UDP Port Exhaustion Azure NVA
Recently we discovered some performance issues with DNS resolving on a production network. This network is using a third party NVA cluster for routing and firewalling. To enable the most seamless failover (without having to rewrite Azure Routing Tables), this cluster is setup with two Azure Standard Load Balancers: One internal and one external.
So far so good. This cluster has been operational for a while, but sometimes there were some random performance related issues, mostly around monitoring solutions. The firewall logging however never indicated any issues and the problem was also not very reproducible. Until someone figured out that ever so occaissional DNS resolution failed.

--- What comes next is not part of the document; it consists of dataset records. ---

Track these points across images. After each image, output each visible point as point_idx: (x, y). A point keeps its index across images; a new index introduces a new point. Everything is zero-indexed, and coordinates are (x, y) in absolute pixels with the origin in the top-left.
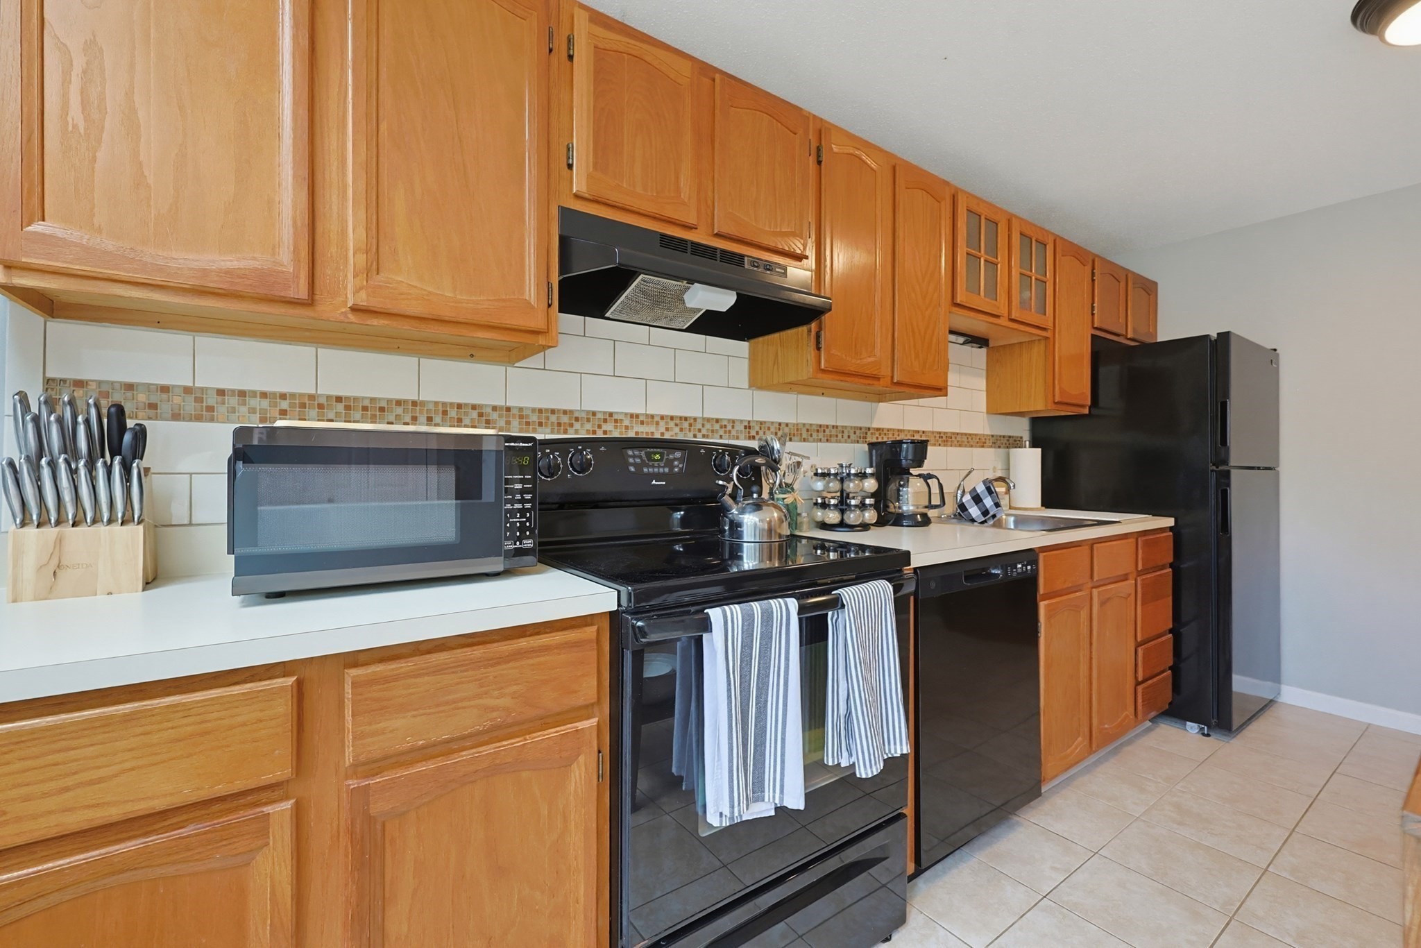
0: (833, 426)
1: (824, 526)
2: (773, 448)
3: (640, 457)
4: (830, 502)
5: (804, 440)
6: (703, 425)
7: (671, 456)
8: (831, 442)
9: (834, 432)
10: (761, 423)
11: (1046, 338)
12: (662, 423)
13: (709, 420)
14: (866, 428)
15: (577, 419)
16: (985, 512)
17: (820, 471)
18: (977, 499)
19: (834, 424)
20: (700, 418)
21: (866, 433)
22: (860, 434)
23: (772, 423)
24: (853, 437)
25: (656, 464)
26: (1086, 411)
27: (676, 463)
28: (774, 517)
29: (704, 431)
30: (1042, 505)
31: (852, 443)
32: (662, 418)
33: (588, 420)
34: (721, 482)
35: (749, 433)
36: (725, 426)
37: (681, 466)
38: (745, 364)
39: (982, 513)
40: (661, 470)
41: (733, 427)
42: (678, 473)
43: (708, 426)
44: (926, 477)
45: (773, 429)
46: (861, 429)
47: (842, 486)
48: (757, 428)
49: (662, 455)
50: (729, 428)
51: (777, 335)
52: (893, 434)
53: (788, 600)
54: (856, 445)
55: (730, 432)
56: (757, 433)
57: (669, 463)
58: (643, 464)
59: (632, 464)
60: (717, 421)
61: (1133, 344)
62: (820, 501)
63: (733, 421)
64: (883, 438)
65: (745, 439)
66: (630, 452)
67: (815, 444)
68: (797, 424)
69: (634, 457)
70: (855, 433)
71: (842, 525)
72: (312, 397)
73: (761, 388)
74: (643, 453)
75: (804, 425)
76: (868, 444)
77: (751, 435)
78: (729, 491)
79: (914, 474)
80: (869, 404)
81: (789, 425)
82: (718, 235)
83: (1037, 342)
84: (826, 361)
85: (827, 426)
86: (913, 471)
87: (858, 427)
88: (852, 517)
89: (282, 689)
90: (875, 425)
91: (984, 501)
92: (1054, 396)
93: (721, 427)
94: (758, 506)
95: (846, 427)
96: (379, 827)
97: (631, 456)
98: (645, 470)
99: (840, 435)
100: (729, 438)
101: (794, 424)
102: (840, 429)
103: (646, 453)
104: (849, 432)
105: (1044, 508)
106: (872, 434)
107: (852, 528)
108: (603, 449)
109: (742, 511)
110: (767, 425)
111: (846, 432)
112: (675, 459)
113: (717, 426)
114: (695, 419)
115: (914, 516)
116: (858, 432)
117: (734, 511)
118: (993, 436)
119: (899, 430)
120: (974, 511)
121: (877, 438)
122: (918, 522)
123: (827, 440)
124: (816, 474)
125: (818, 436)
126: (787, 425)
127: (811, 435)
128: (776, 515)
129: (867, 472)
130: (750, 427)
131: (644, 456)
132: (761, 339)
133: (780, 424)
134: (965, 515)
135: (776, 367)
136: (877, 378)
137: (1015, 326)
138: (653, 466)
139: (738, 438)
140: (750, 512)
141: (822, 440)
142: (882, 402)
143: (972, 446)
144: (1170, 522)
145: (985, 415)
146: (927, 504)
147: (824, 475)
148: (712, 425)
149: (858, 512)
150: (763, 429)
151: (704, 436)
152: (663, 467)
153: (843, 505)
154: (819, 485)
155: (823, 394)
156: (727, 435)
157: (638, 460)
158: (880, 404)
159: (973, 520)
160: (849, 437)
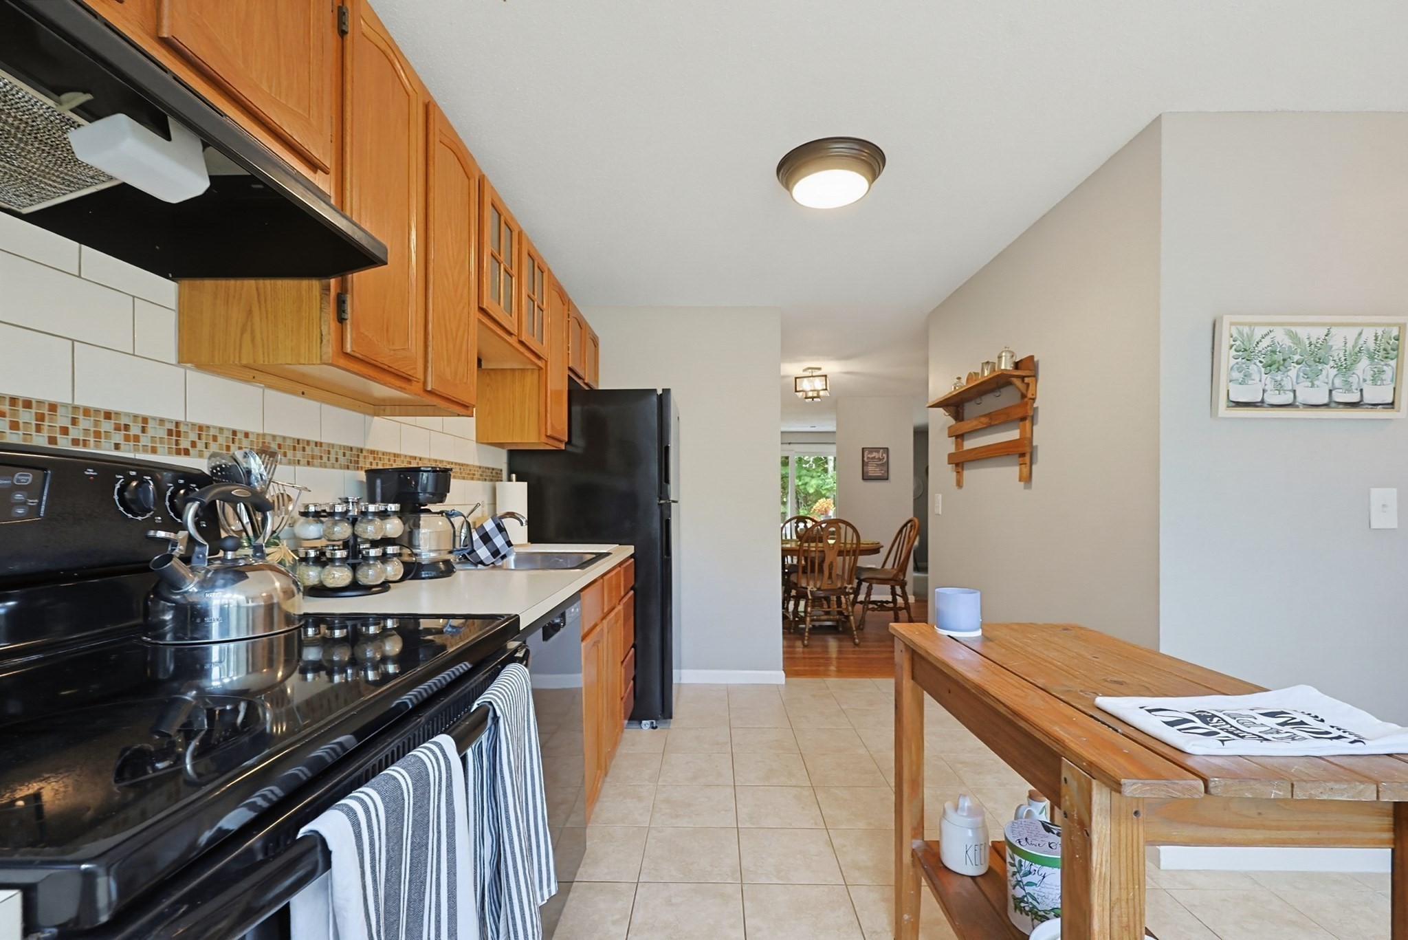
0: (316, 443)
1: (319, 591)
2: (249, 472)
4: (335, 554)
6: (74, 421)
8: (313, 466)
9: (317, 451)
10: (201, 428)
11: (540, 368)
13: (87, 412)
14: (358, 449)
16: (495, 553)
17: (312, 509)
18: (486, 538)
19: (318, 440)
20: (65, 405)
21: (358, 456)
22: (352, 457)
23: (221, 429)
24: (342, 460)
26: (563, 447)
27: (20, 497)
28: (276, 589)
29: (74, 433)
30: (528, 541)
31: (341, 468)
34: (161, 534)
35: (177, 443)
36: (127, 427)
37: (33, 502)
38: (171, 319)
39: (492, 554)
41: (144, 430)
42: (25, 519)
43: (84, 423)
44: (449, 515)
45: (221, 440)
46: (351, 449)
47: (354, 530)
48: (193, 436)
50: (135, 430)
51: (250, 284)
52: (389, 460)
53: (437, 739)
54: (346, 472)
55: (137, 438)
56: (194, 444)
60: (108, 415)
61: (586, 388)
62: (312, 554)
63: (145, 420)
64: (377, 464)
65: (170, 453)
67: (291, 468)
68: (264, 435)
70: (344, 455)
71: (355, 587)
73: (200, 367)
75: (274, 437)
76: (366, 471)
77: (182, 446)
78: (180, 549)
79: (433, 511)
80: (362, 416)
81: (250, 436)
82: (169, 44)
83: (530, 372)
84: (354, 341)
85: (308, 442)
86: (434, 508)
87: (348, 447)
88: (370, 575)
90: (369, 446)
91: (494, 540)
92: (546, 429)
93: (117, 428)
94: (237, 573)
95: (333, 445)
99: (325, 459)
100: (136, 450)
101: (258, 435)
102: (325, 447)
104: (337, 452)
105: (530, 543)
106: (365, 457)
107: (367, 590)
109: (207, 585)
110: (212, 432)
111: (333, 452)
112: (16, 489)
113: (107, 426)
114: (53, 407)
115: (433, 565)
116: (348, 453)
117: (192, 588)
118: (480, 467)
119: (395, 455)
120: (483, 552)
121: (371, 464)
122: (442, 572)
123: (308, 463)
124: (305, 514)
125: (294, 456)
126: (246, 435)
128: (277, 584)
129: (389, 509)
130: (178, 434)
132: (209, 284)
133: (234, 433)
134: (471, 558)
135: (247, 336)
136: (407, 379)
137: (522, 349)
139: (154, 451)
140: (224, 586)
141: (301, 463)
142: (378, 416)
143: (464, 478)
144: (631, 551)
145: (475, 442)
146: (450, 548)
147: (317, 515)
148: (96, 423)
149: (379, 565)
150: (204, 437)
151: (75, 442)
153: (354, 555)
154: (312, 530)
155: (303, 393)
156: (132, 443)
158: (375, 417)
159: (482, 563)
160: (337, 460)
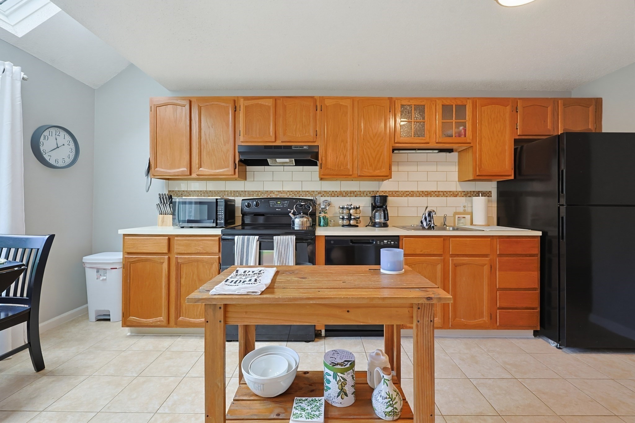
3: (274, 203)
4: (345, 217)
5: (344, 196)
6: (302, 193)
7: (284, 202)
9: (360, 193)
12: (288, 193)
14: (376, 191)
15: (263, 193)
17: (341, 207)
20: (301, 191)
25: (279, 205)
27: (285, 204)
32: (288, 191)
33: (266, 193)
40: (280, 206)
42: (285, 207)
43: (304, 193)
46: (373, 191)
47: (350, 212)
48: (323, 193)
49: (281, 202)
50: (312, 193)
54: (365, 197)
55: (312, 195)
56: (323, 195)
57: (283, 204)
58: (275, 204)
59: (271, 205)
62: (341, 217)
66: (271, 202)
68: (341, 191)
69: (272, 203)
70: (370, 193)
72: (206, 191)
74: (275, 202)
75: (344, 191)
78: (292, 212)
89: (166, 238)
90: (381, 190)
93: (309, 193)
95: (365, 191)
96: (180, 265)
97: (271, 203)
98: (275, 206)
101: (339, 191)
103: (276, 202)
104: (367, 193)
108: (263, 201)
112: (285, 203)
113: (307, 193)
114: (299, 191)
116: (372, 193)
118: (463, 192)
123: (356, 196)
125: (351, 195)
127: (347, 195)
131: (275, 203)
134: (422, 225)
138: (278, 205)
140: (298, 218)
144: (540, 233)
145: (457, 182)
150: (326, 193)
152: (281, 205)
153: (350, 218)
157: (273, 204)
158: (384, 181)
160: (367, 195)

To further test this and to confirm DNS resolution was indeed unreliable, a colleague did some performance testing using DNSBench and indeed, especially when running several benchmark runs in a row, the problem was reproducible.
In the picture the first result is from the failing server, which was using CloudFlare (1.1.1.1 / 1.0.0.1) as forwarder. The second results are from another DNS server which was using Azure DNS as forwarder (which goes directly and does not use the NVA Cluster). The exact result varied a bit. Sometimes it would not connect at all, sometimes it would behave almost normal, especially the first 1-3 runs of the benchmark tool. But eventually it would start failing.
Not understanding what the problem was, I created a support request with the NVA supplier. They made some suggestions for changes that could be tried, but non of it would make a difference. While observing the behaviour in the firewall I noticed that when I was really pushing the benchmark, I started seeing one sided UDP ‘connections’ (for lack of a better word, but packets gone out that the firewall did not yet get a reply on). So I started wondering if the problem may be related to the outbound connection going over the Azure Standard Load Balancer. When I configured originally there was no support for the outbound rule in the Azure portal, so this was done by PowerShell. But when I checked the portal I noticed this:
So I checked the link to see how these default number of ports were configured. And this is were I saw the problem: The default (for a 1-50 VM pool size) is 1024 ports. That’s not a lot :pensive:
Considering there will ever only be 2 VMs in this backend pool, I changed from the default to a manually configured 31944 ports (the maximum value). So far, after making this change, the problem has not been reproducible!
Looking in the metric for the load balancer, for open SNAT ports, you can also see how before the change there is a hard limit at 1024:
Lesson to be learned: When using an Azure Standard Load Balancer in combination with outbound rules, make sure to check that you configure a suitable number of SNAT ports!